Of course, harder to pinpoint in history is the way that Lucia is credited with founding the local locavore movement, and all but single-handedly saving local gem Hope Creamery (“I really just found them because I was greedy for the best butter,” she says now). Her locavore credentials didn’t come about until after she had been running her own restaurant for a while, she says.
She recalls that it began one summer day when the cook who was doing her purchasing reported that they could buy organic lettuce from California for a good deal less than it would cost to buy organic lettuce from a nearby farm. She called up her farmer, from Red Cardinal Farm, who explained that California growers were selling below their cost of production. “That’s what they do in the summer, to try to drive us out of business,” the farmer told her.
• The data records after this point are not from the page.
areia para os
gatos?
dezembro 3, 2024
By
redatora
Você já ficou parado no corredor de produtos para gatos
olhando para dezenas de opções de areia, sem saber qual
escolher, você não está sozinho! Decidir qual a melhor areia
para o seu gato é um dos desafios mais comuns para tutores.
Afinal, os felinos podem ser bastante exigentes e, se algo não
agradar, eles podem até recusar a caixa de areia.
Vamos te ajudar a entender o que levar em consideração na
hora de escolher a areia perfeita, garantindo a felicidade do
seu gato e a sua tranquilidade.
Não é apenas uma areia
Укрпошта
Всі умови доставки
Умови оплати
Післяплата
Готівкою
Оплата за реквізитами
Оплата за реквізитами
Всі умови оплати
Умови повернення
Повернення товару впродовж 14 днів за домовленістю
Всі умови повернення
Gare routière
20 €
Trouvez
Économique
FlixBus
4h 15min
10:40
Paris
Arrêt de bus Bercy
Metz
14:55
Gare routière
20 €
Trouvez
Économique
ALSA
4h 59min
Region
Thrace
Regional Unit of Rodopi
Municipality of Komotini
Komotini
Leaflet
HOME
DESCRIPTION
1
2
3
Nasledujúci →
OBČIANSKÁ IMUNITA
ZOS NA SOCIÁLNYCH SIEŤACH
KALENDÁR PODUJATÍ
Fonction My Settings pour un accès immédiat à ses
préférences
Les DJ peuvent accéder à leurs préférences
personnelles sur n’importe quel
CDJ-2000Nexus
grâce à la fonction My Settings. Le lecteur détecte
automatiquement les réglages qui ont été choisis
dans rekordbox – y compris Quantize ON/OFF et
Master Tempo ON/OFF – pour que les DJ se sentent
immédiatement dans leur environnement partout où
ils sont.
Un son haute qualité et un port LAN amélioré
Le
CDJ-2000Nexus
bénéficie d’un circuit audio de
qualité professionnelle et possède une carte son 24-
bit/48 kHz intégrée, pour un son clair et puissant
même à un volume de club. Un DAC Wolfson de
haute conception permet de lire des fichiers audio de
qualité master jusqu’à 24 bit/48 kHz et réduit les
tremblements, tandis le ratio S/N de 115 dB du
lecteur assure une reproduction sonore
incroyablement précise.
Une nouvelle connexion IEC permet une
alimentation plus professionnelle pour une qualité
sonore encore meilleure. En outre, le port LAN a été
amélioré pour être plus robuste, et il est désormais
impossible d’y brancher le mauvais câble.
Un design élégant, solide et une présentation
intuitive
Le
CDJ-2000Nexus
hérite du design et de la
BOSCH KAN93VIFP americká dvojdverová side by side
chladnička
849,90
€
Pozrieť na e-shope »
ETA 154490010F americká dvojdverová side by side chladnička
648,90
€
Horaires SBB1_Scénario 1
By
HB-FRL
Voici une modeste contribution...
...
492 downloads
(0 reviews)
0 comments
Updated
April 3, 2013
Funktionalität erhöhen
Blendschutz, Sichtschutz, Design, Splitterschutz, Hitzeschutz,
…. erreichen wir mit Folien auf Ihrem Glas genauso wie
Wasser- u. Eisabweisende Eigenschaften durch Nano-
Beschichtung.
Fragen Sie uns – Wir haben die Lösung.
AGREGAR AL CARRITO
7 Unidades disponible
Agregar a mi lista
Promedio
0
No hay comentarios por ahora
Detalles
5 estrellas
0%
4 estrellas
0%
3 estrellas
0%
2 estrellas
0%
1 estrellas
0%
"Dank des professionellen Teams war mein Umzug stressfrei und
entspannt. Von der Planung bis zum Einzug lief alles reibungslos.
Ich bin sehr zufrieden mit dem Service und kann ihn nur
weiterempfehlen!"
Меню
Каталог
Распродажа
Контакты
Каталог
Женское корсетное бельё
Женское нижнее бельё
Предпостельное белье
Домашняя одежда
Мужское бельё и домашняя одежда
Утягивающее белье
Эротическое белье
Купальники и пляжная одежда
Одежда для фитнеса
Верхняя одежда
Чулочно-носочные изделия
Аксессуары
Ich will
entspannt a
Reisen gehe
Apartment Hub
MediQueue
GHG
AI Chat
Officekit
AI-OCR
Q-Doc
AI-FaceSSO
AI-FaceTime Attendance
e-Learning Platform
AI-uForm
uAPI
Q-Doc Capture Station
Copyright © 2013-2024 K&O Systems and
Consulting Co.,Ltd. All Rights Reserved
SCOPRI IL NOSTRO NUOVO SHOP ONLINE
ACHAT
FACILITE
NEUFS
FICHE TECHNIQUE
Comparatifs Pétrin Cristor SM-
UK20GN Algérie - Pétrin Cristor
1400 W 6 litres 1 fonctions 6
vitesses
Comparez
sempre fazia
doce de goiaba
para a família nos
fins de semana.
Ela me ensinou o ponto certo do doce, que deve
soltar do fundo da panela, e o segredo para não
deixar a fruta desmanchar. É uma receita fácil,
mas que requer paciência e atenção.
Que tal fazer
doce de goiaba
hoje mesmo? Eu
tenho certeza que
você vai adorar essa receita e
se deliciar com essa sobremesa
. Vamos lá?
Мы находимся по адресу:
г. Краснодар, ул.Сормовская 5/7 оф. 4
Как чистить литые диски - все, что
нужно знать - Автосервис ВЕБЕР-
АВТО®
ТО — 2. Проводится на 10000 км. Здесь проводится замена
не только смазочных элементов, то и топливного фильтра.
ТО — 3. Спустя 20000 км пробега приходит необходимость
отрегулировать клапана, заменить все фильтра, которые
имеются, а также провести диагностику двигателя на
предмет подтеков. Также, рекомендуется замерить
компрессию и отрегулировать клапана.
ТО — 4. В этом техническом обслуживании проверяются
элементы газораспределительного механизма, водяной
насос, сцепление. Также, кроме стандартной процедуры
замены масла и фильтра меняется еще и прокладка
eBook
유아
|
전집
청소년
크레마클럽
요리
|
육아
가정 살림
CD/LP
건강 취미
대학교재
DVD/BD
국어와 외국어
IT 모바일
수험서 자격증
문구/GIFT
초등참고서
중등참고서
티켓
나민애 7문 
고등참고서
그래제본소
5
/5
That conversation prompted Lucia to begin her own research, which led to her role in articulating locavore principles for our region. “At first, when I was getting local ingredients, it was really just because I was greedy as a chef for the best, the freshest, the best,” she says. “But it was that conversation [about lettuce] that put me on the path to realize how many deeper meanings food has—about ecology, accessibility, community, and the economy. I soon made a commitment to local, even if it was more expensive.” Because what she served on her plates was proof that local is indeed better, a lot of other chefs and writers followed. That’s the very definition of a leader. People noticed—around the world.
In 2009, the nation of France knighted her for her contribution to agriculture, naming her a chevalier de l’Ordre du Mérite Agricole, the food and farming version of their famous military award, the Légion d’Honneur. Not many American cooks have received that award, but one does spring to mind: Julia Child. They shared an editor, a love of French cooking, and they were both made French knights. But only Lucia Watson can be found routinely walking her black lab mix rescue around the very chain of lakes she has been living on, and cooking on, for all of her 60 years before she handed off Lucia’s, the restaurant.
Needless to say, the orderly handoff of a beloved and important restaurant is the best thing that could have happened for the city and everyone involved. However, if the sale hadn’t gone through, Lucia did have a plan B. It was radical. She dreamed of—for her last act—taking the restaurant to its Rainy Lake cabin roots. She’d throw everything electric in a dumpster—all of it: the lights, the point-of-sale systems, the credit card machines, the works. She’d take it all back to nothing but food and fire. Just Lucia herself, making the most of every cup of flour, with Rainy Lake in her blood, and fire beneath her long-cooking hands.